REQUIREMENT: Give the listing again in full, exactly as written.

<<<<

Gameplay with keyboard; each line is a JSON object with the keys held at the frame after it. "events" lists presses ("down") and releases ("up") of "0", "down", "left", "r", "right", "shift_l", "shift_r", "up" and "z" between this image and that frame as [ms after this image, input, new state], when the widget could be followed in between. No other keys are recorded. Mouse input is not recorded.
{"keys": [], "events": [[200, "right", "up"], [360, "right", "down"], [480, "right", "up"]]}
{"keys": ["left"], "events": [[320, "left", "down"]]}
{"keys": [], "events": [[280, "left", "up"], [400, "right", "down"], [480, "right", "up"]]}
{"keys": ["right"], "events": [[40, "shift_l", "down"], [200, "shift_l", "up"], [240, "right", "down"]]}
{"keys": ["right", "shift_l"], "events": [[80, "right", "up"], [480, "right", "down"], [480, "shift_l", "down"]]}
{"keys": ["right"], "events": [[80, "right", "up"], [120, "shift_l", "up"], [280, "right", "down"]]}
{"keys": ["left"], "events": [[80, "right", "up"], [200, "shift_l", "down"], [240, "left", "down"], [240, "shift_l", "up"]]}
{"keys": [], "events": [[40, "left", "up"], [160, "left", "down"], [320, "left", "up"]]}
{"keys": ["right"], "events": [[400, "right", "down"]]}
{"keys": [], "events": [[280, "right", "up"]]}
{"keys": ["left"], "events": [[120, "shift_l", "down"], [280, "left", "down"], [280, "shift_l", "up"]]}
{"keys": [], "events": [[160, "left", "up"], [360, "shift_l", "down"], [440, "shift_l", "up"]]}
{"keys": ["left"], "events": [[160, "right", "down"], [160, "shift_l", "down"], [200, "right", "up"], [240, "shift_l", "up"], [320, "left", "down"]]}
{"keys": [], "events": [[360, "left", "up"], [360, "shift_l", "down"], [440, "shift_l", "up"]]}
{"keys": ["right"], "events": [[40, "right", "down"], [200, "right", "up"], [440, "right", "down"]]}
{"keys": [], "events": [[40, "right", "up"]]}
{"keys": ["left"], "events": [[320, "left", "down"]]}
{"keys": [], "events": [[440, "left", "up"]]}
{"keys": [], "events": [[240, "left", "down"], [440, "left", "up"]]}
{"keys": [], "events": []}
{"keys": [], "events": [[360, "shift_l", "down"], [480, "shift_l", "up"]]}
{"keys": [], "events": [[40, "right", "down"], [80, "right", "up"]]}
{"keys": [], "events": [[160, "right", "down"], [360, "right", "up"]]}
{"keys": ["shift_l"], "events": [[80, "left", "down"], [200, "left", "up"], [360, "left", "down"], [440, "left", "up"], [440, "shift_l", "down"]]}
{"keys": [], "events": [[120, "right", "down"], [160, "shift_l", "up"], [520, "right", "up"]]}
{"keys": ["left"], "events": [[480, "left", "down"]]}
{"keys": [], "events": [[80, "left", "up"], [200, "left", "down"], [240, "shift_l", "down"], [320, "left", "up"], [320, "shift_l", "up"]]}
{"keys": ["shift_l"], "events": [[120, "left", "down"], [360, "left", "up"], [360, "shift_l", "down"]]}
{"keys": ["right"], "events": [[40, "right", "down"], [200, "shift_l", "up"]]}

>>>>

RESULT OF THIS EXERCISE:
Gameplay with keyboard; each line is a JSON object with the keys held at the frame after it. "events" lists presses ("down") and releases ("up") of "0", "down", "left", "r", "right", "shift_l", "shift_r", "up" and "z" between this image and that frame as [ms after this image, input, new state], when the widget could be followed in between. No other keys are recorded. Mouse input is not recorded.
{"keys": [], "events": [[200, "right", "up"], [360, "right", "down"], [480, "right", "up"]]}
{"keys": ["left"], "events": [[320, "left", "down"]]}
{"keys": [], "events": [[280, "left", "up"], [400, "right", "down"], [480, "right", "up"]]}
{"keys": ["right"], "events": [[40, "shift_l", "down"], [200, "shift_l", "up"], [240, "right", "down"]]}
{"keys": ["right", "shift_l"], "events": [[80, "right", "up"], [480, "right", "down"], [480, "shift_l", "down"]]}
{"keys": ["right"], "events": [[80, "right", "up"], [120, "shift_l", "up"], [280, "right", "down"]]}
{"keys": ["left"], "events": [[80, "right", "up"], [200, "shift_l", "down"], [240, "left", "down"], [240, "shift_l", "up"]]}
{"keys": [], "events": [[40, "left", "up"], [160, "left", "down"], [320, "left", "up"]]}
{"keys": ["right"], "events": [[400, "right", "down"]]}
{"keys": [], "events": [[280, "right", "up"]]}
{"keys": ["left"], "events": [[120, "shift_l", "down"], [280, "left", "down"], [280, "shift_l", "up"]]}
{"keys": [], "events": [[160, "left", "up"], [360, "shift_l", "down"], [440, "shift_l", "up"]]}
{"keys": ["left"], "events": [[160, "right", "down"], [160, "shift_l", "down"], [200, "right", "up"], [240, "shift_l", "up"], [320, "left", "down"]]}
{"keys": [], "events": [[360, "left", "up"], [360, "shift_l", "down"], [440, "shift_l", "up"]]}
{"keys": ["right"], "events": [[40, "right", "down"], [200, "right", "up"], [440, "right", "down"]]}
{"keys": [], "events": [[40, "right", "up"]]}
{"keys": ["left"], "events": [[320, "left", "down"]]}
{"keys": [], "events": [[440, "left", "up"]]}
{"keys": [], "events": [[240, "left", "down"], [440, "left", "up"]]}
{"keys": [], "events": []}
{"keys": [], "events": [[360, "shift_l", "down"], [480, "shift_l", "up"]]}
{"keys": [], "events": [[40, "right", "down"], [80, "right", "up"]]}
{"keys": [], "events": [[160, "right", "down"], [360, "right", "up"]]}
{"keys": ["shift_l"], "events": [[80, "left", "down"], [200, "left", "up"], [360, "left", "down"], [440, "left", "up"], [440, "shift_l", "down"]]}
{"keys": [], "events": [[120, "right", "down"], [160, "shift_l", "up"], [520, "right", "up"]]}
{"keys": ["left"], "events": [[480, "left", "down"]]}
{"keys": [], "events": [[80, "left", "up"], [200, "left", "down"], [240, "shift_l", "down"], [320, "left", "up"], [320, "shift_l", "up"]]}
{"keys": ["shift_l"], "events": [[120, "left", "down"], [360, "left", "up"], [360, "shift_l", "down"]]}
{"keys": ["right"], "events": [[40, "right", "down"], [200, "shift_l", "up"]]}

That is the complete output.